The 6 legacy borderline cases (v2, 122-case) are retained for transparency: all are low-confidence PEP near-matches at confidence 42 that the API marks as AUTO_CLEAR with human_review_required: false. Suppressing them would risk recall loss on real phonetic PEP variants.
Latency remains acceptable for production: p50 45ms, p95 202ms, p99 276ms on the clean v3 rerun.
The value of publishing this page is transparency, not claiming a perfect score. These numbers will change as usage data informs further tuning.
Adversarial safety
Conservative by design.
The adversarial suite tests 10 corruption categories on 247 cases.37.79% recall on severely corrupted inputs is intentional — the primary goal is a 0% danger score: no false positives on corrupted common names.
Per-category recall on corrupted inputs
Low recall on severe corruption (contamination, org suffix, token omission) is expected and acceptable. These cases represent inputs so degraded that matching them would require accepting high false-positive risk on innocent similar names. The engine prioritizes safety over recall on unrecoverable corruption.
Context
How this compares to published research.
These numbers are useful for context, but the datasets are not directly comparable. The point of this page is transparency, not pretending one benchmark can replace every other one.
| System | F1 | Recall | Precision | Notes |
|---|---|---|---|---|
| Verifex Engine v3 (500-case) | 99.68% | 99.36% | 100% | 500 synthetic cases.

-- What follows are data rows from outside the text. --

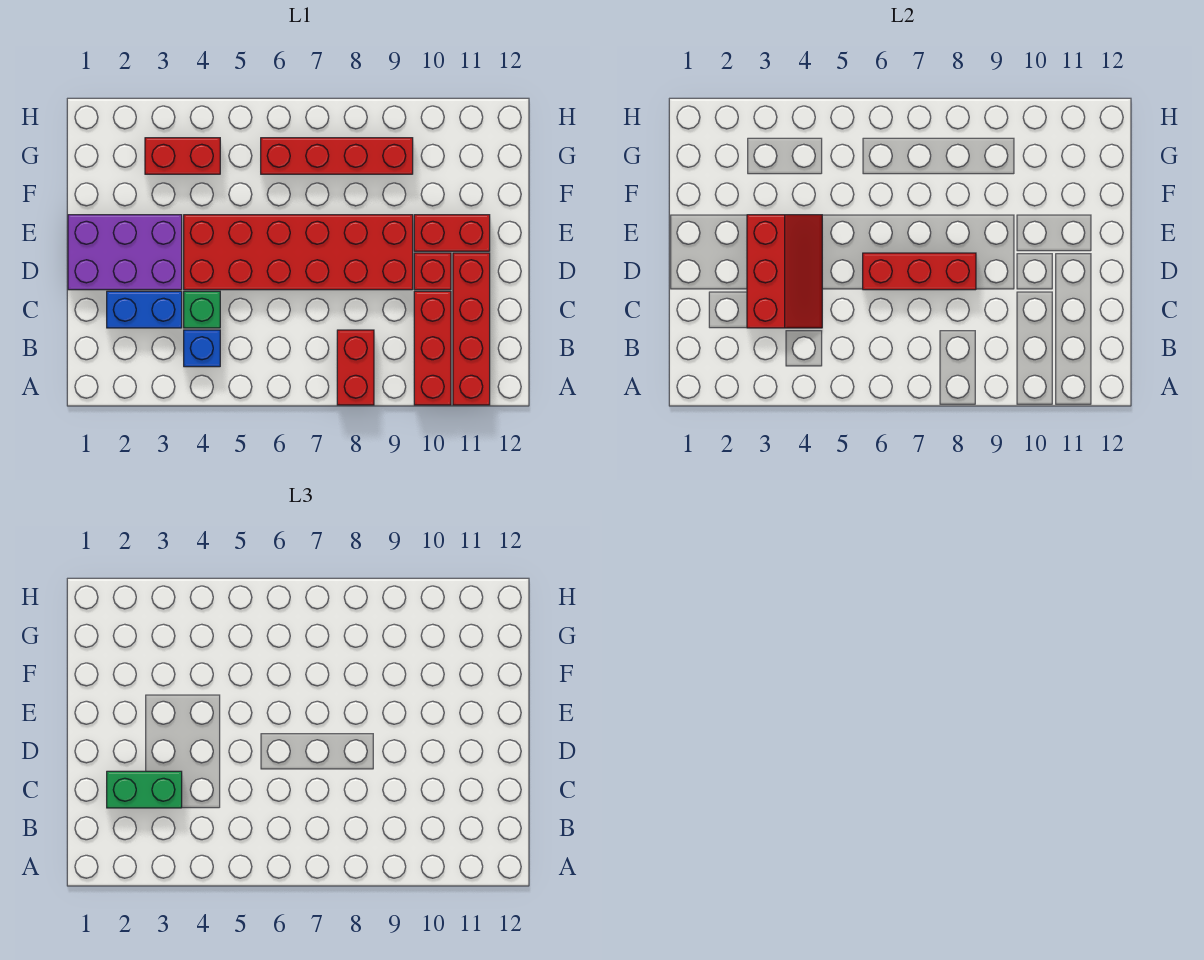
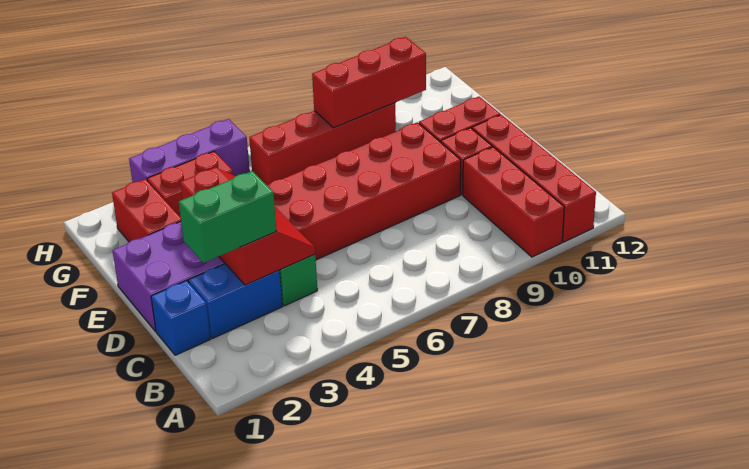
red brick A8:B8 level 1 -> red brick F2:G2 level 1
blue brick B4 level 1 -> blue brick C1 level 1
red brick D6:D8 level 2 -> red brick G8:G10 level 2
none -> purple brick H3:H5 level 1

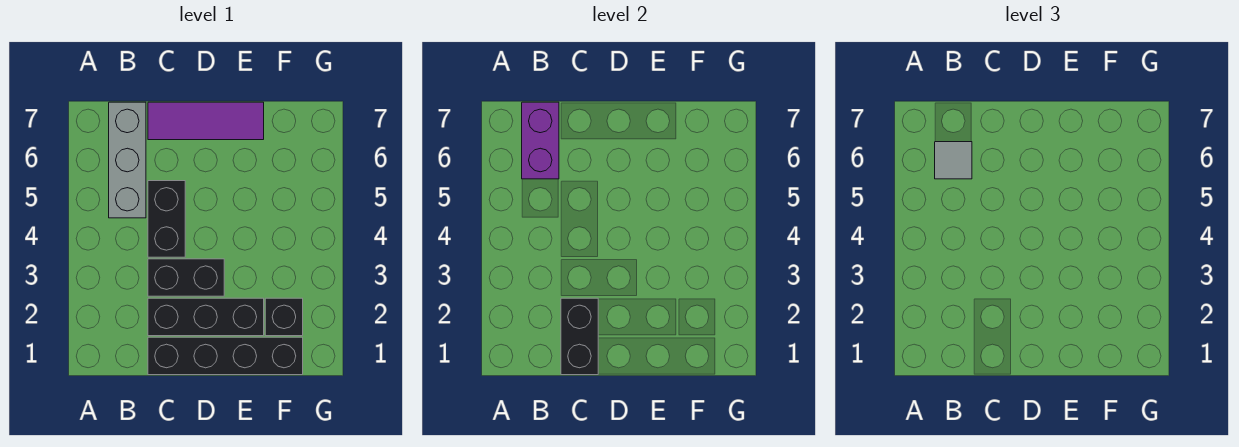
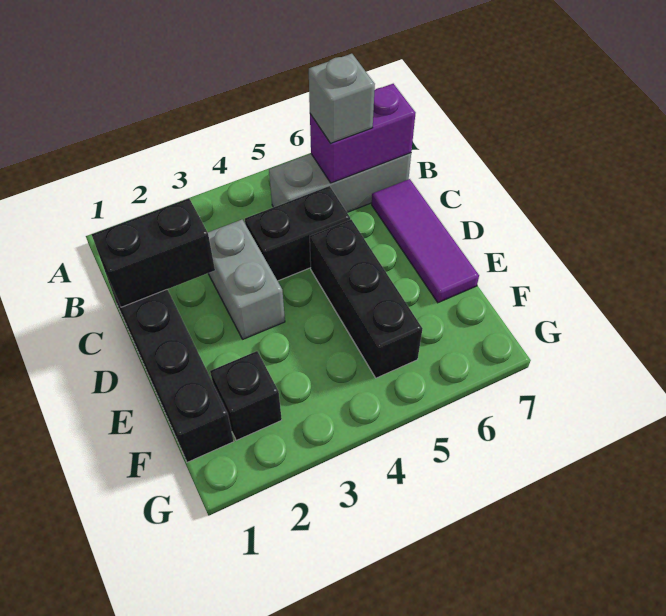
grey tile B6 level 3 -> grey brick B6 level 3
black brick C2:E2 level 1 -> black brick D5:F5 level 1
black brick C3:D3 level 1 -> grey brick C3:D3 level 1

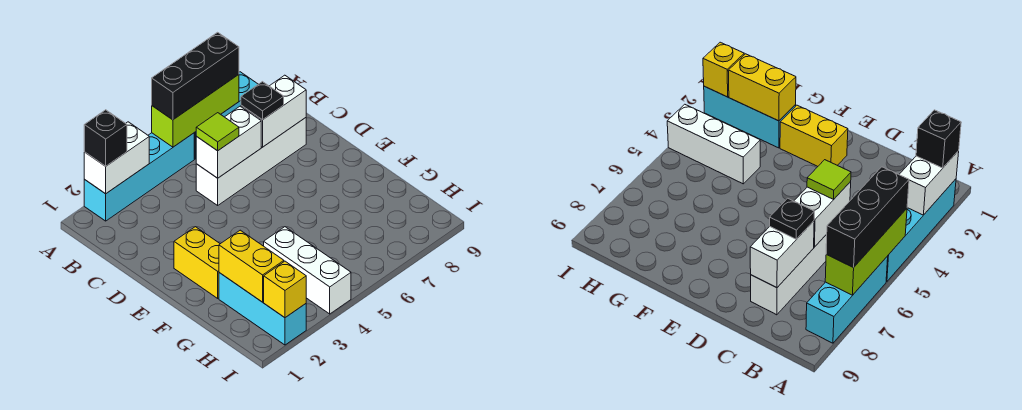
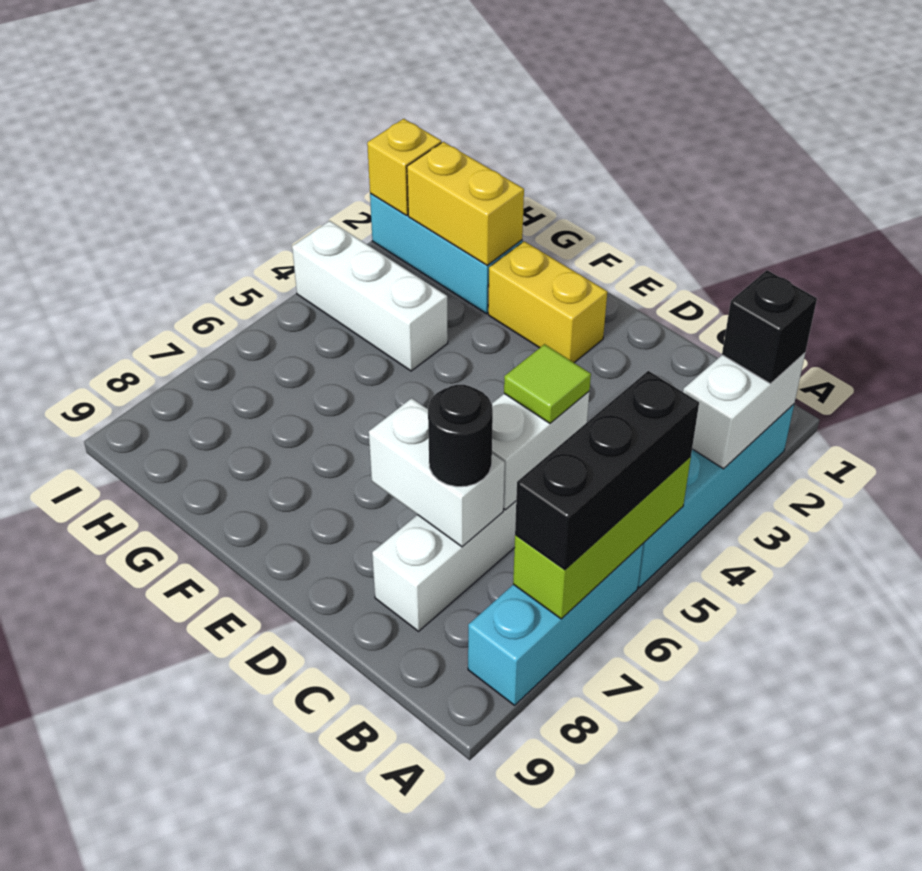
white brick C7:C8 level 2 -> white brick C7:D7 level 2
black plate C7 level 3 -> black round brick C7 level 3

Probabilistic scoring. Self-administered. |
| Verifex v2 (122-case legacy) | 96.6% | 100% | 93.4% | 122 cases. Rule-based pipeline. Retained for comparison. |
| GPT-4o (Published Pairs Dataset) | 98.95% | — | — | 755K labeled pairs, different dataset |
| DeepSeek-R1 14B (Published Pairs Dataset) | 98.23% | — | — | 755K labeled pairs, different dataset |
| Rule-based baseline (Published Pairs Dataset) | 91.33% | — | — | Published fuzzy baseline |
Transparency
Why benchmark transparency matters.
Auditable claims
Every accuracy claim on this page is tied to a reproducible test case. No marketing metrics without source data.
Failure disclosure
We publish the exact queries that produce false positives, not just the headline score. Compliance teams need to know edge cases.
Continuous improvement
The benchmark is rerun after every major pipeline change. Scores that go down are published alongside scores that go up.